_WHAT YOU ARE ASKED TO DO_. Each line in the records below that has the word "lines" should be copied.

_Saved data entries_.
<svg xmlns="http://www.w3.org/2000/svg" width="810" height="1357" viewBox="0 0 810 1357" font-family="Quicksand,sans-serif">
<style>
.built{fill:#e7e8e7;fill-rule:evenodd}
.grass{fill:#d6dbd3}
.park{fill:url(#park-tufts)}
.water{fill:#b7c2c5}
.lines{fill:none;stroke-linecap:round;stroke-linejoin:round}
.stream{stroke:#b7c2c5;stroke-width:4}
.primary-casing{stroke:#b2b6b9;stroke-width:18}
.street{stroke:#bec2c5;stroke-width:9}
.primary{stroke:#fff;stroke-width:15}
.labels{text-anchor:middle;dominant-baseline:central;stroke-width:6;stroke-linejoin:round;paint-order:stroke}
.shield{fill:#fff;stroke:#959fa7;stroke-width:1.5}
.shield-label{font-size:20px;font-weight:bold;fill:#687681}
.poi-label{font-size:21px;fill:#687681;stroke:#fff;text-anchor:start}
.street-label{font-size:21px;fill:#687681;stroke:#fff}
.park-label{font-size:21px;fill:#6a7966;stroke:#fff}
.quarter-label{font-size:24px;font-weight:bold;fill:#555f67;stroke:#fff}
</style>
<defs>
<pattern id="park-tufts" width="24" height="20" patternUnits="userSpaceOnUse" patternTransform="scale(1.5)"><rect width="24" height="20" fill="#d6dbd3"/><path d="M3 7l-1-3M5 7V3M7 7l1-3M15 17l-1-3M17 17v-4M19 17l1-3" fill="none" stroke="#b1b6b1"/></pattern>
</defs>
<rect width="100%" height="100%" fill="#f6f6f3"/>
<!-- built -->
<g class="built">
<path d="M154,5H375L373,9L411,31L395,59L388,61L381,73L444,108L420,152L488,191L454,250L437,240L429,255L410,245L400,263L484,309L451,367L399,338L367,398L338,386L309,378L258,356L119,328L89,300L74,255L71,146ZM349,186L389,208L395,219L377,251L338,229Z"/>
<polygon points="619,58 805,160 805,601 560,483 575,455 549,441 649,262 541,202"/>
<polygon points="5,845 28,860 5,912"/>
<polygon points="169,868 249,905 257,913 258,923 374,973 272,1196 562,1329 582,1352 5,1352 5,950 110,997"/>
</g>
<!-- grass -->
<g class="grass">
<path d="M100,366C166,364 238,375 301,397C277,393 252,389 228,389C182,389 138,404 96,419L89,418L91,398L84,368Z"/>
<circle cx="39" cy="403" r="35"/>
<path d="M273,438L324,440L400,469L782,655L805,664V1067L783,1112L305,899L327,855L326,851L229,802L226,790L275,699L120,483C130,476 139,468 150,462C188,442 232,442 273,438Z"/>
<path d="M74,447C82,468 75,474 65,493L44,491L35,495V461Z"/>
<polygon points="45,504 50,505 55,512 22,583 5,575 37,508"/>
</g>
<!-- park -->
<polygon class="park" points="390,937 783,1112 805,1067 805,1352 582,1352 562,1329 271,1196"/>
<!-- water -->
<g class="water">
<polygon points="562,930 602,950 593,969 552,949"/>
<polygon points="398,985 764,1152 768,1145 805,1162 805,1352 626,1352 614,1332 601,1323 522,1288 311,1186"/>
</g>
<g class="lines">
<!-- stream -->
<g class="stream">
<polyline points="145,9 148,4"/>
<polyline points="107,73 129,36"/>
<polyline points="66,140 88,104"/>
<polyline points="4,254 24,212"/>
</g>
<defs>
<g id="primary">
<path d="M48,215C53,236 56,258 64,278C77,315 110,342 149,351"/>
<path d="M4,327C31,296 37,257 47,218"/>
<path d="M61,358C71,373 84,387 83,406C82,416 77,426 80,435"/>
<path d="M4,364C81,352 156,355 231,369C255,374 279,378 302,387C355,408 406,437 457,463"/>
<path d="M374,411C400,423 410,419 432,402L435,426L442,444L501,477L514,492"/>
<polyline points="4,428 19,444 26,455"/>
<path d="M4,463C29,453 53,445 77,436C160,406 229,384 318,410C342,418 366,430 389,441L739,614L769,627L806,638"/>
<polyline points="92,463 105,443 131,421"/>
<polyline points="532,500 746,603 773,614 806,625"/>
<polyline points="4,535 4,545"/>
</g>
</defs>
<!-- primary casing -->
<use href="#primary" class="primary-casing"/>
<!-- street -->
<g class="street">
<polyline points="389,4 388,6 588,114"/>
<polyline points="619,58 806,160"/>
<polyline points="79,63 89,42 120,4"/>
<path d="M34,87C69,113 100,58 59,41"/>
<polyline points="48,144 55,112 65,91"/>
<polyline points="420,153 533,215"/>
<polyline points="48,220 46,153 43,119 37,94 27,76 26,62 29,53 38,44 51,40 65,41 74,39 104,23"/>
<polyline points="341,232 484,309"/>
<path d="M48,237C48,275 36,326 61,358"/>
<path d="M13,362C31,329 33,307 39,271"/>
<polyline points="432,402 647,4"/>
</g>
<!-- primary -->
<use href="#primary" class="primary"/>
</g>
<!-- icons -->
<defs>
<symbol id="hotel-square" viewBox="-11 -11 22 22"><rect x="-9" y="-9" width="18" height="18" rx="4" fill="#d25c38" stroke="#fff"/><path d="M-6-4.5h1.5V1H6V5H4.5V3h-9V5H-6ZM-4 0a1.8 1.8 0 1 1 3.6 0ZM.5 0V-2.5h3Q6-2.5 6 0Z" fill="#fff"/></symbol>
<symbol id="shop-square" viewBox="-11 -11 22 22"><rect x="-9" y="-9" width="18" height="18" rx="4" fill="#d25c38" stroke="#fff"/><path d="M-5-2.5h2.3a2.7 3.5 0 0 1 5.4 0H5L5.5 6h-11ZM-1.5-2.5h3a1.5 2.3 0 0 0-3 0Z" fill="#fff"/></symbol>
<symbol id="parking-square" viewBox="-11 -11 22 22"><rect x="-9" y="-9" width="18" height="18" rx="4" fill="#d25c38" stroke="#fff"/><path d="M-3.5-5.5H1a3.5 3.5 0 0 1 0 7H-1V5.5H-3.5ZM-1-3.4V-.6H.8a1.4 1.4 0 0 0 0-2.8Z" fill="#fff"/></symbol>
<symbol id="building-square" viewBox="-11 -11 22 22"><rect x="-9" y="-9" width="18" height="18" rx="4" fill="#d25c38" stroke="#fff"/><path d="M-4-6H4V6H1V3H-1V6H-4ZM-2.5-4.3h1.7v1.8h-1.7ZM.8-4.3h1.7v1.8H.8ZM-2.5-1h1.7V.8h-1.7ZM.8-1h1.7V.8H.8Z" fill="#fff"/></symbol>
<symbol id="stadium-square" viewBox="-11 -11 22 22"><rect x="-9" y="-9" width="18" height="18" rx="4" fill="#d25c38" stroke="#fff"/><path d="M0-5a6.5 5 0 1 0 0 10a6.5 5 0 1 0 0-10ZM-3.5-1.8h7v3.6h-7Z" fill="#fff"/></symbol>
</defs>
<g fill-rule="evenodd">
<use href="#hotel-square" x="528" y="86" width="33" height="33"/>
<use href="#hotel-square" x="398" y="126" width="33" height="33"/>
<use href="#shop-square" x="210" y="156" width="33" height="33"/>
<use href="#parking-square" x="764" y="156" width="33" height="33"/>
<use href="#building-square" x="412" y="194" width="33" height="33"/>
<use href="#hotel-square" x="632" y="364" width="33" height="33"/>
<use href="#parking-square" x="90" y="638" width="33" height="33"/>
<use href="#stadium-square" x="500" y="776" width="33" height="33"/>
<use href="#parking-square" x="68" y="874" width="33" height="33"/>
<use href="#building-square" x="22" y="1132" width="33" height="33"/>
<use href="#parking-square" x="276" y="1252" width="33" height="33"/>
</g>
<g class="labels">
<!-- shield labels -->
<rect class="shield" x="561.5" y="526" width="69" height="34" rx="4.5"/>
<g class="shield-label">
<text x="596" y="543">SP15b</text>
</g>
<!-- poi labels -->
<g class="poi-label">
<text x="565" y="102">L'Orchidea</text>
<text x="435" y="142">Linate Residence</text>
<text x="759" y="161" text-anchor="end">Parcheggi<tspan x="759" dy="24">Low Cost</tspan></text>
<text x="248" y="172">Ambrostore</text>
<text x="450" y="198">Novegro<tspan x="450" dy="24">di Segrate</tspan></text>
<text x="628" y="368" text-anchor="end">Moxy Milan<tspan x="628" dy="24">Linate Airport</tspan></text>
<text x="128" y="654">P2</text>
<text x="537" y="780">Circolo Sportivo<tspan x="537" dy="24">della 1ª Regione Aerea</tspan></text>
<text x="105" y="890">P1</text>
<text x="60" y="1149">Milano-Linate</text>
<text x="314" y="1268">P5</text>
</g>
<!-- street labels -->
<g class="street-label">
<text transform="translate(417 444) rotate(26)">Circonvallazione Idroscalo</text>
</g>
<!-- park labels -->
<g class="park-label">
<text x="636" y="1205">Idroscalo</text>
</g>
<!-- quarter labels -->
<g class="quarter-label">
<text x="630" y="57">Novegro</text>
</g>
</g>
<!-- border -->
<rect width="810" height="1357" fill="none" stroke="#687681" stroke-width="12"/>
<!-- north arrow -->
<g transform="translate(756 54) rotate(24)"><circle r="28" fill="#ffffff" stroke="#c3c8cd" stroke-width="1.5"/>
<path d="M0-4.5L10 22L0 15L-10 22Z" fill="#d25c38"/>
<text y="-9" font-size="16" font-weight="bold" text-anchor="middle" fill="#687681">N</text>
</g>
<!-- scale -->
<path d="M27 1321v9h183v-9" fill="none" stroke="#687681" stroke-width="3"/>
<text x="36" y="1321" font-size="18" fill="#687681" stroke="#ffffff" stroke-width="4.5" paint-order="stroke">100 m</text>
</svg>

_EXERCISE RESULT_.
.lines{fill:none;stroke-linecap:round;stroke-linejoin:round}
<g class="lines">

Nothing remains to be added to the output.